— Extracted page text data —
┄┄┄┄┄┄

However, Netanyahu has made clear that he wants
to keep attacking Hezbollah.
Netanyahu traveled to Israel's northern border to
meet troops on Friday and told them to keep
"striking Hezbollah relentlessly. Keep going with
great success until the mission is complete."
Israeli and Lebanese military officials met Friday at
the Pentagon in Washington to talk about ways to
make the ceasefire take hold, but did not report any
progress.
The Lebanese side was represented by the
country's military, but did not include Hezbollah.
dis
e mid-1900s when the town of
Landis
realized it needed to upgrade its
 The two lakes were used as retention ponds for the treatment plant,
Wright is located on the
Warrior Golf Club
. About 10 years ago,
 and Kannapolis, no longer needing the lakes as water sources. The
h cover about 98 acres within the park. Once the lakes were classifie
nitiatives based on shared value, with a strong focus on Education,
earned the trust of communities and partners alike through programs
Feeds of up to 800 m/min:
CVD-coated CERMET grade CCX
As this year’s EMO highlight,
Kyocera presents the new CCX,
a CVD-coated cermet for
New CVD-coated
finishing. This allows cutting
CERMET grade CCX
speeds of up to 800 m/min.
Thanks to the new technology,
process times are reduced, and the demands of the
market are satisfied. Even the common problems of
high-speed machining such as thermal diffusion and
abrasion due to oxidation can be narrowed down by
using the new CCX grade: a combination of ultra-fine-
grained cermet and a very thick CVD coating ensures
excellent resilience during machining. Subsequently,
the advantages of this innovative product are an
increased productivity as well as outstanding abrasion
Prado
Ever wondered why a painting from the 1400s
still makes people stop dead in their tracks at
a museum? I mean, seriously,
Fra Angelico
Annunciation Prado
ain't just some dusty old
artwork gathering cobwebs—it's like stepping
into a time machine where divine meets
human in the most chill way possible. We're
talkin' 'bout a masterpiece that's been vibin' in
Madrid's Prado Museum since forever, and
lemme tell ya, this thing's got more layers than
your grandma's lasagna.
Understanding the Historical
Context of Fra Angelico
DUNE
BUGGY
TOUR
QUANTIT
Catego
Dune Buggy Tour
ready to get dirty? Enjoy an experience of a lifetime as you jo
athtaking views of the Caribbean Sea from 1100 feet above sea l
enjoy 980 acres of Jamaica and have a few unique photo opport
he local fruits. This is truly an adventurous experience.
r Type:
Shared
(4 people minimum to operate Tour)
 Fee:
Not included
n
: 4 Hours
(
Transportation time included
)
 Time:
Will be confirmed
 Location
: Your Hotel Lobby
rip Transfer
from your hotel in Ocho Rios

┄┄┄┄┄┄

— EXERCISE INSTRUCTIONS —
Where a line in the entries holds "experience", copy that line.

— ANSWER BOX —
ready to get dirty? Enjoy an experience of a lifetime as you jo
he local fruits. This is truly an adventurous experience.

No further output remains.